Lydia Moyer grew up in Lancaster County, PA. She earned her BFA from Alfred University and her MFA from the University of North Carolina at Chapel Hill. Her video work has been screened both nationally and internationally. She currently heads up the new media programming the art department at the University of Virginia.


Hope Tucker
Selections From The Obituary Project

An obituary whittles one’s social contribution down to its barest form. Like all obituaries, the 15 or so films and videos that make up Hope Tucker's OBITUARY PROJECT are selective interpretations of rich and complex lives. Sometimes these are lives of people, other times places or objects whose time has or will soon pass.
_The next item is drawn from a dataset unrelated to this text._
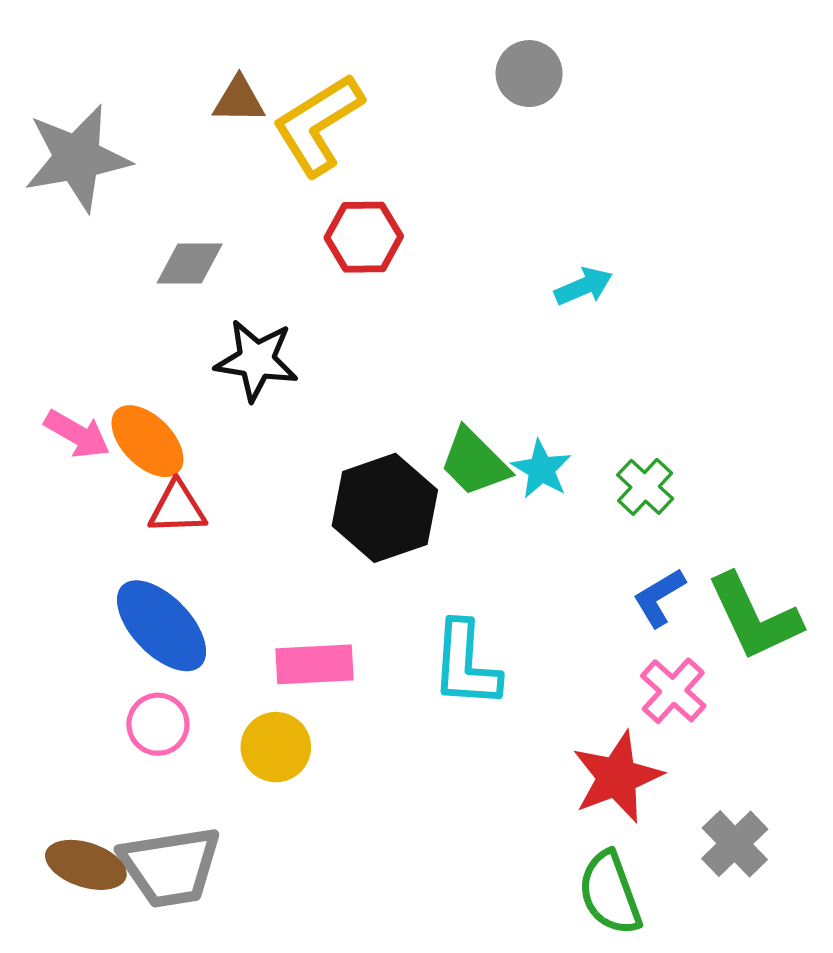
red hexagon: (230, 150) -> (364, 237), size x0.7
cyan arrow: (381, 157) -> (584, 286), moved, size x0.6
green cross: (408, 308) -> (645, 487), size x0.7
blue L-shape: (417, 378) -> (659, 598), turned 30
Hope Tucker is an American artist currently working in Norway on environmentally focused obits for Scandinavian traditions and landscapes.


SCREENING
Pascual Sisto
28 Years In The Implicate Order

Pascual Sisto's '28 Year in the Implicate Order' is a work based on the concepts of Quantum Theory and Quantum Mechanics as described by David Bohm. The video opens with a fixed locked off shot of an empty parking lot. A centered sodium vapor light illuminates the desolate landscape. 28 red balls bounce up and down in a chaotic, random manner—each ball performing as an individual entity bouncing at its own rate and speed. The unexpected climax occurs at the midpoint of the video when the balls align themselves in a single synchronized bounce, only to resume bouncing in a random manner.

Raised in Barcelona, Spain, Pascual Sisto graduated with a BFA from the Art Center College of Design in Pasadena, California, and a MFA from the University of California, Los Angeles. His film and video work has been shown widely, including the Centre Pompidou in Paris, the Museum of Latin American Art (MALBA) in Buenos Aires, TVE (Spanish Television) and the Los Angeles International Short Film Festival. Recent exhibitions include the LA Freewaves at the Hammer Museum (Los Angeles, USA), Reencontres Internationales Paris. Berlin Festival (Paris, France), Viper Festival (Basel, Switzerland), AKA Gallery (Rome, Italy), Ego Park Gallery (Oakland, USA), MAK Center for Art and Architecture (Los Angeles, USA), Telic Gallery (Los Angeles, USA) and Bitforms Gallery (New York, USA).